Ask HN: Bitcoin futures scam? - jotjotzzz
I don&#x27;t understand Bitcoin futures, or how futures work in general. The media keeps publicizing how this now gives &quot;legitimacy&quot; to Bitcoin, like it needed it. It lets people bet on Bitcoin, but they don&#x27;t even own actual Bitcoins? How is this not a Wall Street scam? Please explain.
======
bob_theslob646
According to the CBOE

>XBT futures are cash-settled futures contracts that are based on the auction
price of bitcoin in U.S. dollars on the Gemini Exchange. XBT futures are
designed to reflect economic exposure related to the price of bitcoin.
([http://cfe.cboe.com/products/bitcoin-
qrg.pdf](http://cfe.cboe.com/products/bitcoin-qrg.pdf))

I think scam is a harsh word. One feature of trading futures is to hedge or
"lock-in" in the price of btc. What this allows people who actually own
bitcoin or accept it as payment, to reduce uncertainty in the price of it.

Apparently, to the best of my knowledge, when a transaction is initiated it,
it queued in the network. You as a user have no control on what price the
transaction will be cleared at.With futures, you can get more certain so that
the price doesn't fluctuate wildly away from the agreed transaction price.
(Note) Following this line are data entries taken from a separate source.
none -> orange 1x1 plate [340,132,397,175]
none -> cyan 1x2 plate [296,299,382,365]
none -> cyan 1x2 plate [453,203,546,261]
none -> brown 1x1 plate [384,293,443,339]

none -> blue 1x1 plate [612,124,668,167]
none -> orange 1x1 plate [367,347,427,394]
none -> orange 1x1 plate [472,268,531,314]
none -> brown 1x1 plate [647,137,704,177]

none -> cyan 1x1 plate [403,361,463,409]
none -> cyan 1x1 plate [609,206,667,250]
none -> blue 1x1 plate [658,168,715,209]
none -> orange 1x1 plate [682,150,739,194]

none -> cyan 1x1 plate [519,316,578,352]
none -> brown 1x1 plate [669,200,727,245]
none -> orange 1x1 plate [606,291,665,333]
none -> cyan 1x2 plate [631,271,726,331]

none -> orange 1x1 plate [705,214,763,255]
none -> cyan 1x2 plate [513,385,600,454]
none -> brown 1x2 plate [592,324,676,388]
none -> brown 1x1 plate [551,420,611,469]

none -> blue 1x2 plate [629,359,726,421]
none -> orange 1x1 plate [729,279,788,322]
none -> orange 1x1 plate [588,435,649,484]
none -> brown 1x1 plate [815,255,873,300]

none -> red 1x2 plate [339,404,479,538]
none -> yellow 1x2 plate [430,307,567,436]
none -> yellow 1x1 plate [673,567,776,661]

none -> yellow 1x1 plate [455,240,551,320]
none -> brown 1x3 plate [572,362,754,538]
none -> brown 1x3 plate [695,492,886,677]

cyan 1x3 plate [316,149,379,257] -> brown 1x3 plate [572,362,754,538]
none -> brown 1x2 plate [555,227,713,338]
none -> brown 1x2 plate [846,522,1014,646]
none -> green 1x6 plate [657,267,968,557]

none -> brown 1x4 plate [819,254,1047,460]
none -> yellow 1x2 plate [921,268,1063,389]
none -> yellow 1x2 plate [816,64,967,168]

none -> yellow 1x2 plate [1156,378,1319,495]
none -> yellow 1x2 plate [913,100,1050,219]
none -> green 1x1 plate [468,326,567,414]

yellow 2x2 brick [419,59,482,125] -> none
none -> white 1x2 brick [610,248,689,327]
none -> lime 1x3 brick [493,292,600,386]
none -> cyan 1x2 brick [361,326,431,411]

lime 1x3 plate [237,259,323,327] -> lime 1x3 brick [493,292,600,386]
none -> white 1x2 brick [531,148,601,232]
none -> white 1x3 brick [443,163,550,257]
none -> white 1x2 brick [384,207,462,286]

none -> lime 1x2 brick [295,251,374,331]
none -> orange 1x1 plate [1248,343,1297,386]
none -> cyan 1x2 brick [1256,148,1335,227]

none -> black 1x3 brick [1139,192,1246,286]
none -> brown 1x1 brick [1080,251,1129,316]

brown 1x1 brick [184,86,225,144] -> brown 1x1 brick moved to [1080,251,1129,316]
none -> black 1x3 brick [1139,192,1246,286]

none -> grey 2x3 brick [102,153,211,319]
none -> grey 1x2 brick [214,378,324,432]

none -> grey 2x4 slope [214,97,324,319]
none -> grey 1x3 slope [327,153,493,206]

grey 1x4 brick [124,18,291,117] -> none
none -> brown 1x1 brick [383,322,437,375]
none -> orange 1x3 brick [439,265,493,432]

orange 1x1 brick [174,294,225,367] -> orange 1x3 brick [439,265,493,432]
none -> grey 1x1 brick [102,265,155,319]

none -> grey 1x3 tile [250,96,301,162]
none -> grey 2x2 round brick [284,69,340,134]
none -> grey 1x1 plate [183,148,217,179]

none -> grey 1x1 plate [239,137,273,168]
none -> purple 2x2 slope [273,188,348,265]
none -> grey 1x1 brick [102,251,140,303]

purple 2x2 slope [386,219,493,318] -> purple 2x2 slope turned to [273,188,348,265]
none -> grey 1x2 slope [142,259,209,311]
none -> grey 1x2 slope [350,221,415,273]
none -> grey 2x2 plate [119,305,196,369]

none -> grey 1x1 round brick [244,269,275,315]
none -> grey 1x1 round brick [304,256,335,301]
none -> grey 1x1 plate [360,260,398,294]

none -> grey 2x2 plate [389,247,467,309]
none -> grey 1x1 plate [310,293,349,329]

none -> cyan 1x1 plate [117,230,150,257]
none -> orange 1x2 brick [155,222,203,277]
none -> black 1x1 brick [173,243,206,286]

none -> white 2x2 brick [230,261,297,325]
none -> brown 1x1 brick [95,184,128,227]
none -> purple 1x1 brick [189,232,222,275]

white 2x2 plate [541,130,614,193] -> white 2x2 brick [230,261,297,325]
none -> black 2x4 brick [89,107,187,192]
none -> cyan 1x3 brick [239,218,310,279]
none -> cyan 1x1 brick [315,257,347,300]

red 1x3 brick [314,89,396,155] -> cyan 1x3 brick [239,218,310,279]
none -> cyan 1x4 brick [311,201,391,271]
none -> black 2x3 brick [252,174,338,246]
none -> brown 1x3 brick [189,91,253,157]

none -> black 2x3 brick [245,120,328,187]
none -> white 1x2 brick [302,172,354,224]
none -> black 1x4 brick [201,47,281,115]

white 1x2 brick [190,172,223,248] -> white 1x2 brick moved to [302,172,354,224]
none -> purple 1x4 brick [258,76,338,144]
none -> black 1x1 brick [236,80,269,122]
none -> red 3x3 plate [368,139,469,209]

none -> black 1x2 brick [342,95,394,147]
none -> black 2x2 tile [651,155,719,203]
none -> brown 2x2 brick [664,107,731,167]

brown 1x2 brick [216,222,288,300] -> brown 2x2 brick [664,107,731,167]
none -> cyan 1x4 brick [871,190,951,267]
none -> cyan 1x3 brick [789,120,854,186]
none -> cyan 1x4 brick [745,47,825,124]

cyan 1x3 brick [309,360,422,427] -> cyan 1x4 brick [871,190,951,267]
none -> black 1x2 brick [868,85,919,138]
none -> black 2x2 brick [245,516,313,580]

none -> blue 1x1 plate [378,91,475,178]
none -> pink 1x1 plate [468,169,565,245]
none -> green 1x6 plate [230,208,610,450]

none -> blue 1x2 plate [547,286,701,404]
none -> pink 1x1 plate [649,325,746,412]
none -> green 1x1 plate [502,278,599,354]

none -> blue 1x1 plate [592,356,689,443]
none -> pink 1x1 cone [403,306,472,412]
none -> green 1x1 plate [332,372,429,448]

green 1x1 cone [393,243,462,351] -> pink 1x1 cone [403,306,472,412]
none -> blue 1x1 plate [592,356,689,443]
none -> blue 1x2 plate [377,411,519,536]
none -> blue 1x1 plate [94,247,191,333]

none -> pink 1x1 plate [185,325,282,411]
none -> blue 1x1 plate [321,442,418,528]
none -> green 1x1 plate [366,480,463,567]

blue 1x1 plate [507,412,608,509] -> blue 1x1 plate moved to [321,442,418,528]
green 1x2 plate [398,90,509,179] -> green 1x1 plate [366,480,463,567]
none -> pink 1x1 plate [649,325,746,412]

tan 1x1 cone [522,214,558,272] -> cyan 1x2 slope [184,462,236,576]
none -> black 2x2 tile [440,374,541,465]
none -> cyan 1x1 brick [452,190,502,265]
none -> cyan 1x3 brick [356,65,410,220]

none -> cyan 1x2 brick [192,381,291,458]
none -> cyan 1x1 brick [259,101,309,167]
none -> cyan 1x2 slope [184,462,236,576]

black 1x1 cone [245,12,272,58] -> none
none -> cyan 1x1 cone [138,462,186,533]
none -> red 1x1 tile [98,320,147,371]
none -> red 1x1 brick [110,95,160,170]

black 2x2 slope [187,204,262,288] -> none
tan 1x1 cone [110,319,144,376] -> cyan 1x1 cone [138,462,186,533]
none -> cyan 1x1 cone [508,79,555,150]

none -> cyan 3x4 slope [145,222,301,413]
Where I think you are seeing it as scam, is that the futures are levered
meaning someone can buy a bitcoin on margin, without having to put up the full
notional/total value of the entire bitcoin, up front.

------
doug3465
Here
[https://www.youtube.com/watch?v=o7TtwckPCUI&feature=youtu.be](https://www.youtube.com/watch?v=o7TtwckPCUI&feature=youtu.be)

------
csomar
Futures are a derivatives. You can use any currency or collateral to trade a
derivative. Why do you want people to own bitcoin in order to bet on it?